Instructions to follow: Leaving out all pictures, reproduce the entries below exactly, from the first line through the line that contains "Условия эксплуатации.".

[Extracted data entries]
-------

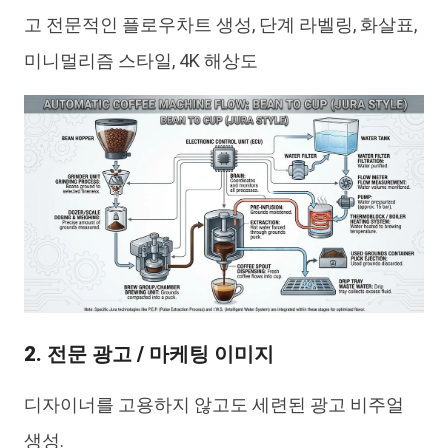
고 전문적인 플로우차트 생성, 단계 라벨링, 화살표,
미니멀리즘 스타일, 4K 해상도
2. 전문 광고 / 마케팅 이미지
디자이너를 고용하지 않고도 세련된 광고 비주얼
생성.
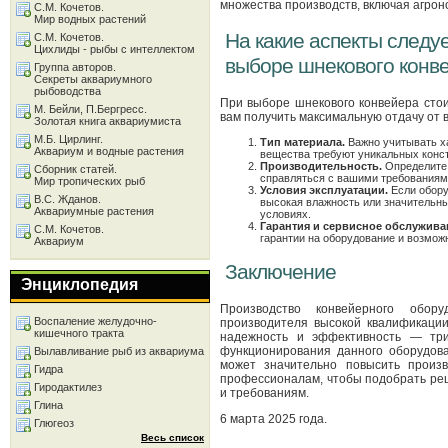
множества производств, включая агро
С.М. Кочетов.
Мир водных растений
На какие аспекты следу
С.М. Кочетов.
Цихлиды - рыбы с интеллектом
выборе шнекового конв
Группа авторов.
Секреты аквариумного
рыбоводства
При выборе шнекового конвейера стои
М. Бейли, П.Бергресс.
вам получить максимальную отдачу от 
Золотая книга аквариумиста
М.Б. Цирлинг.
Тип материала.
Важно учитывать х
Аквариум и водные растения
вещества требуют уникальных конс
Производительность.
Определите 
Сборник статей.
справляться с вашими требованиям
Мир тропических рыб
Условия эксплуатации.
Если обору
В.С. Жданов.
высокая влажность или значительны
Аквариумные растения
условиях.
Гарантия и сервисное обслужива
С.М. Кочетов.
гарантии на оборудование и возмож
Аквариум
Заключение
Энциклопедия
Производство конвейерного обор
Воспаление желудочно-
производителя высокой квалификации
кишечного тракта
надежность и эффективность — три
функционирования данного оборудов
Вылавливание рыб из аквариума
может значительно повысить произв
Гидра
профессионалам, чтобы подобрать ре
Гиродактилез
и требованиям.
Глина
6 марта 2025 года.
Глюгеоз
Весь список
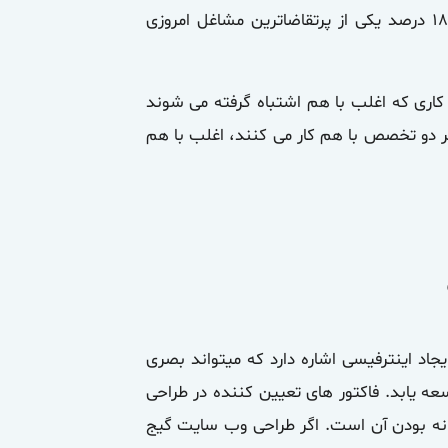
UX و UI انجام شده نشان می دهد که این مهارت ها با رشد سالانه 18 درصد یکی از پرتقاضاترین مشاغل امروزی
ری که اغلب با هم اشتباه گرفته می شوند
ر دو تخصص با هم کار می کنند، اغلب با هم
کاربری یا User Interface به ایجاد اینترفیسی اشاره دارد که میتواند بصری
 زبان های برنامه نویسی مانند HTML، CSS یا javascript توسعه یابد. فاکتور های تعیین کننده در طراحی
نه بودن آن است. اگر طراحی وب سایت گیج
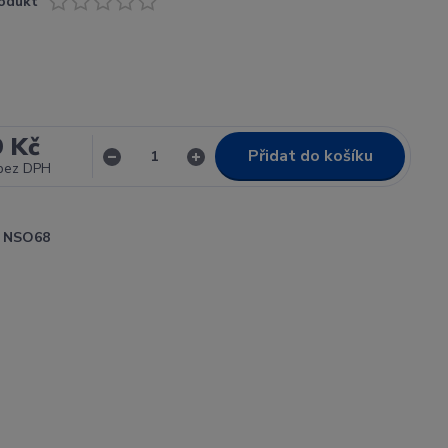
odukt
9 Kč
Přidat do košíku
bez DPH
NSO68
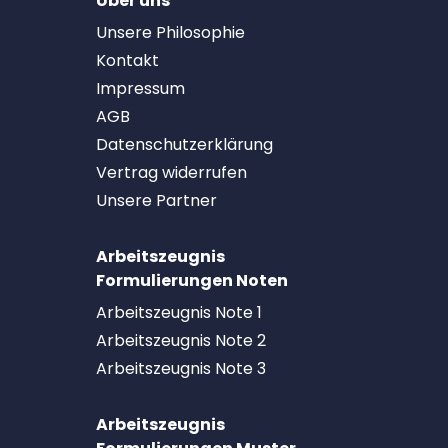
Über uns
Unsere Philosophie
Kontakt
Impressum
AGB
Datenschutzerklärung
Vertrag widerrufen
Unsere Partner
Arbeitszeugnis
Formulierungen Noten
Arbeitszeugnis Note 1
Arbeitszeugnis Note 2
Arbeitszeugnis Note 3
Arbeitszeugnis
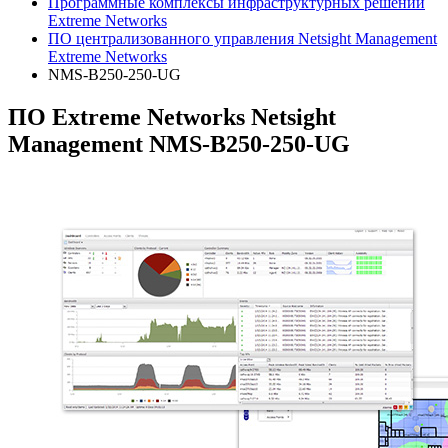
Программные комплексы инфраструктурных решений
Extreme Networks
ПО централизованного управления Netsight Management
Extreme Networks
NMS-B250-250-UG
ПО Extreme Networks Netsight
Management NMS-B250-250-UG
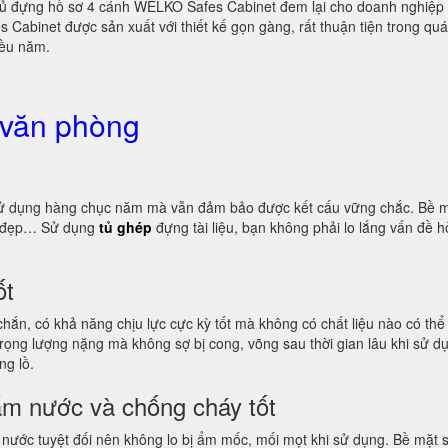
tủ đựng hồ sơ 4 cánh WELKO Safes Cabinet đem lại cho doanh nghiệp sự
Cabinet được sản xuất với thiết kế gọn gàng, rất thuận tiện trong qu
iều năm.
 văn phòng
ọ sử dụng hàng chục năm mà vẫn đảm bảo được kết cấu vững chắc. Bề m
ng đẹp… Sử dụng
tủ ghép
đựng tài liệu, bạn không phải lo lắng vấn đề
ốt
 chắn, có khả năng chịu lực cực kỳ tốt mà không có chất liệu nào có t
, trọng lượng nặng mà không sợ bị cong, võng sau thời gian lâu khi sử
ng lồ.
ấm nước và chống cháy tốt
 nước tuyệt đối nên không lo bị ẩm mốc, mối mọt khi sử dụng. Bề mặt s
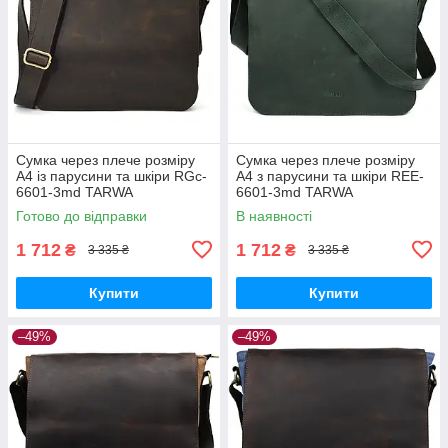
Сумка через плече розміру
Сумка через плече розміру
А4 із парусини та шкіри RGc-
А4 з парусини та шкіри REE-
6601-3md TARWA
6601-3md TARWA
Готово до відправки
В наявності
1 712
1 712
₴
₴
3 335 ₴
3 335 ₴
Купити
Купити
–49%
–49%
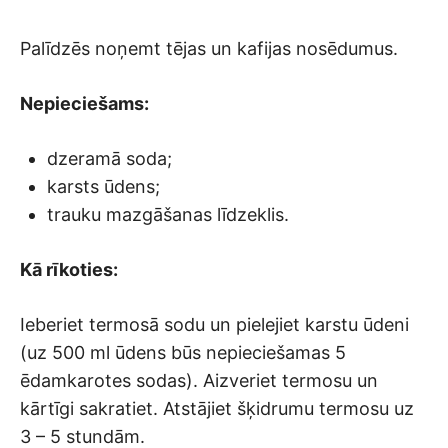
Palīdzēs noņemt tējas un kafijas nosēdumus.
Nepieciešams:
dzeramā soda;
karsts ūdens;
trauku mazgāšanas līdzeklis.
Kā rīkoties:
Ieberiet termosā sodu un pielejiet karstu ūdeni
(uz 500 ml ūdens būs nepieciešamas 5
ēdamkarotes sodas). Aizveriet termosu un
kārtīgi sakratiet. Atstājiet šķidrumu termosu uz
3 – 5 stundām.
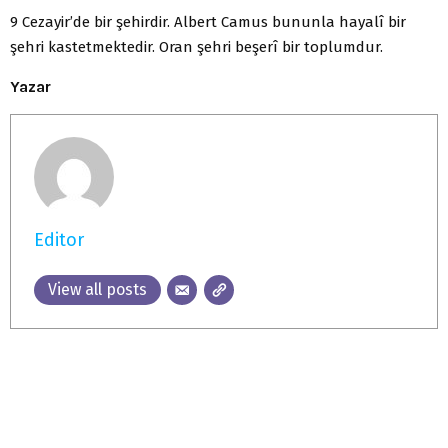
9 Cezayir’de bir şehirdir. Albert Camus bununla hayalî bir
şehri kastetmektedir. Oran şehri beşerî bir toplumdur.
Yazar
Editor
View all posts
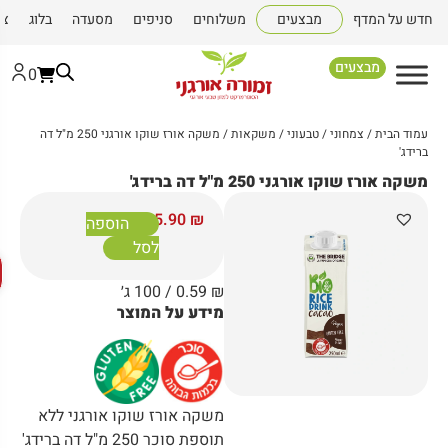
דש על המדף
מבצעים
משלוחים
סניפים
מסעדה
בלוג
צור 
מבצעים
0
עמוד הבית
/
צמחוני / טבעוני
/
משקאות
/ משקה אורז שוקו אורגני 250 מ"ל דה
ברידג'
משקה אורז שוקו אורגני 250 מ"ל דה ברידג'
5.90
₪
הוספה
לסל
פתח
₪
0.59
/ 100 ג׳
מידע על המוצר
משקה אורז שוקו אורגני ללא
תוספת סוכר 250 מ"ל דה ברידג'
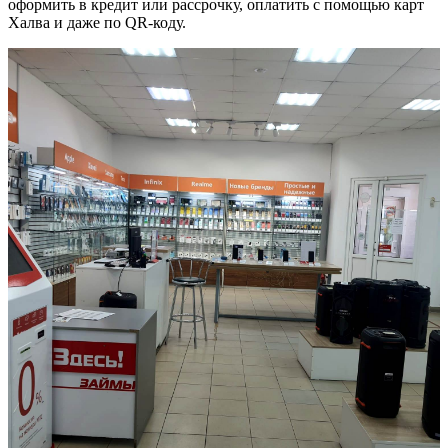
оформить в кредит или рассрочку, оплатить с помощью карт
Халва и даже по QR-коду.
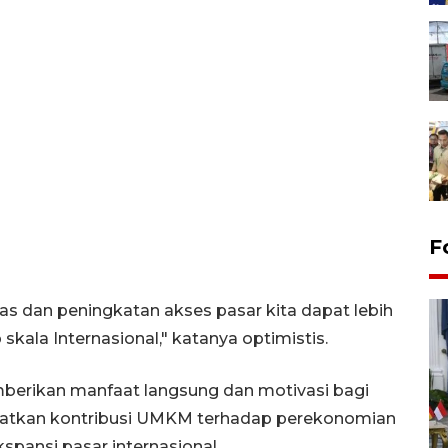
F
as dan peningkatan akses pasar kita dapat lebih
kala Internasional," katanya optimistis.
mberikan manfaat langsung dan motivasi bagi
gkatkan kontribusi UMKM terhadap perekonomian
FOTO - Kirab memperingati
kspansi pasar internasional.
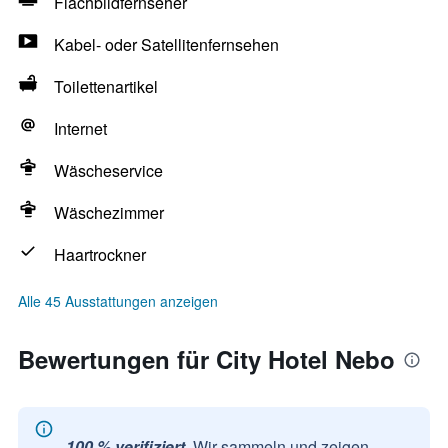
Flachbildfernseher
Kabel- oder Satellitenfernsehen
Toilettenartikel
Internet
Wäscheservice
Wäschezimmer
Haartrockner
Alle 45 Ausstattungen anzeigen
Bewertungen für City Hotel Nebo
100 % verifiziert.
Wir sammeln und zeigen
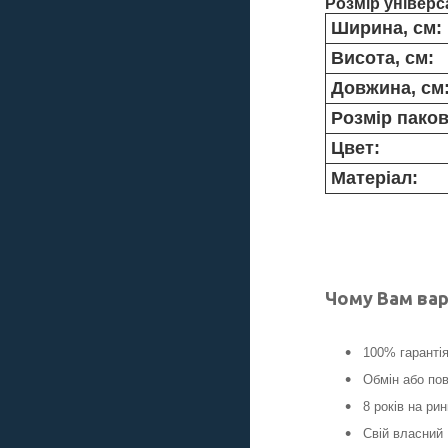
Розмір універс
Ширина, см:
Висота, см:
Довжина, см
Розмір паков
Цвет:
Матеріал:
Чому Вам вар
100% гаранті
Обмін або пов
8 років на ри
Свій власний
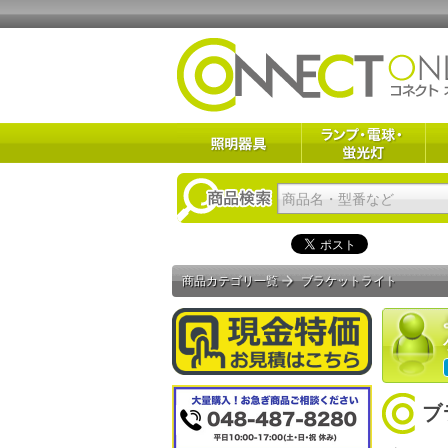
商品カテゴリ一覧
ブラケットライト
ブ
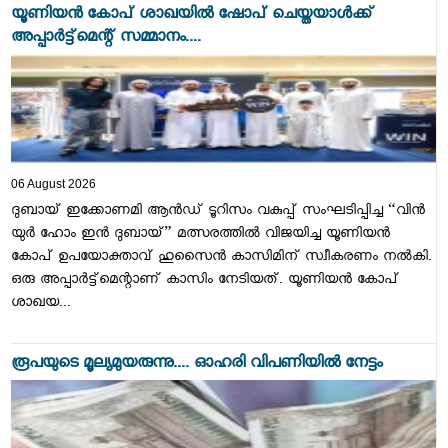
യൂണിയൻ കോപ് ശാഖയിൽ ഷോപ് ചെയ്തയാൾക്ക്
അപ്പാർട്ട്മെന്റ് സമ്മാനം....
06 August 2026
ദുബായ് ഇക്കോണമി ആൻഡ് ടൂറിസം വകുപ്പ് സംഘടിപ്പിച്ച “വിൻ
യുർ ഹോം ഇൻ ദുബായ്” മത്സരത്തിൽ വിജയിച്ച യൂണിയൻ
കോപ് ഉപയോക്താവ് ഹുസൈൻ കാസിമിന് സ്വീകരണം നൽകി.
ഒരു അപ്പാർട്ട്മെന്റാണ് കാസിം നേടിയത്. യൂണിയൻ കോപ്
ശാഖയ...
രൂപയുടെ മൂല്യമുയരുന്നു.... ഓഹരി വിപണിയിൽ നേട്ടം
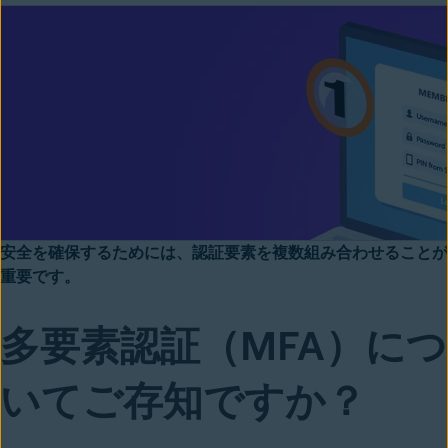
安全を確保するためには、認証要素を複数組み合わせることが
重要です。
多要素認証（MFA）につ
いてご存知ですか？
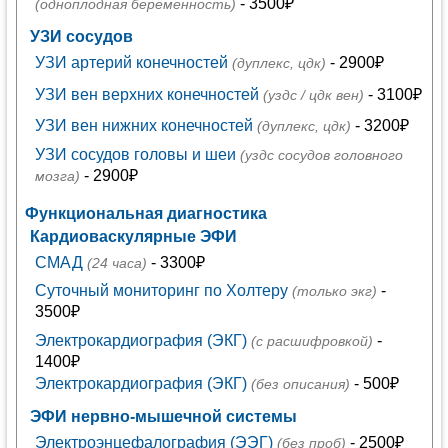
- 3500₽
(одноплодная беременность)
УЗИ сосудов
УЗИ артерий конечностей
- 2900₽
(дуплекс, цдк)
УЗИ вен верхних конечностей
- 3100₽
(уздс / цдк вен)
УЗИ вен нижних конечностей
- 3200₽
(дуплекс, цдк)
УЗИ сосудов головы и шеи
(уздс сосудов головного
- 2900₽
мозга)
Функциональная диагностика
Кардиоваскулярные ЭФИ
СМАД
- 3300₽
(24 часа)
Суточный мониторинг по Холтеру
-
(только экг)
3500₽
Электрокардиография (ЭКГ)
-
(с расшифровкой)
1400₽
Электрокардиография (ЭКГ)
- 500₽
(без описания)
ЭФИ нервно-мышечной системы
Электроэнцефалография (ЭЭГ)
- 2500₽
(без проб)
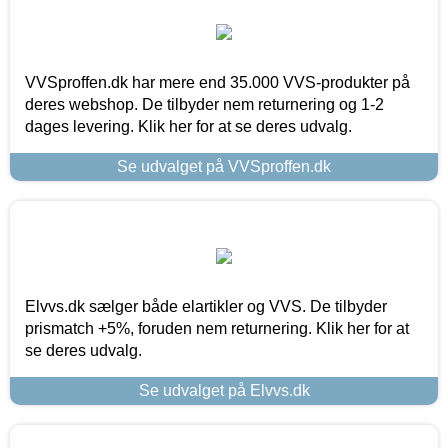
VVSproffen.dk har mere end 35.000 VVS-produkter på
deres webshop. De tilbyder nem returnering og 1-2
dages levering. Klik her for at se deres udvalg.
Se udvalget på VVSproffen.dk
Elvvs.dk sælger både elartikler og VVS. De tilbyder
prismatch +5%, foruden nem returnering. Klik her for at
se deres udvalg.
Se udvalget på Elvvs.dk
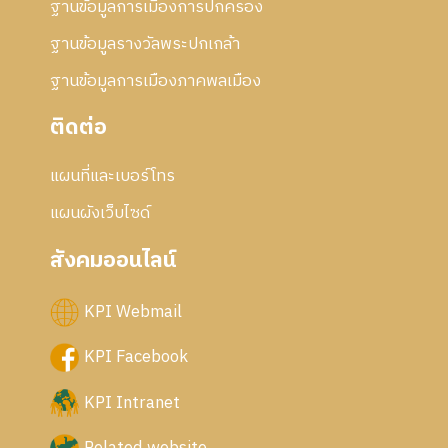
ฐานข้อมูลการเมืองการปกครอง
ฐานข้อมูลรางวัลพระปกเกล้า
ฐานข้อมูลการเมืองภาคพลเมือง
ติดต่อ
แผนที่และเบอร์โทร
แผนผังเว็บไซด์
สังคมออนไลน์
KPI Webmail
KPI Facebook
KPI Intranet
Related website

-------

Task solution:
고 전문적인 플로우차트 생성, 단계 라벨링, 화살표,
미니멀리즘 스타일, 4K 해상도
2. 전문 광고 / 마케팅 이미지
디자이너를 고용하지 않고도 세련된 광고 비주얼
생성.
множества производств, включая агро
С.М. Кочетов.
Мир водных растений
На какие аспекты следу
С.М. Кочетов.
Цихлиды - рыбы с интеллектом
выборе шнекового конв
Группа авторов.
Секреты аквариумного
рыбоводства
При выборе шнекового конвейера стои
М. Бейли, П.Бергресс.
вам получить максимальную отдачу от 
Золотая книга аквариумиста
М.Б. Цирлинг.
Тип материала.
Важно учитывать х
Аквариум и водные растения
вещества требуют уникальных конс
Производительность.
Определите 
Сборник статей.
справляться с вашими требованиям
Мир тропических рыб
Условия эксплуатации.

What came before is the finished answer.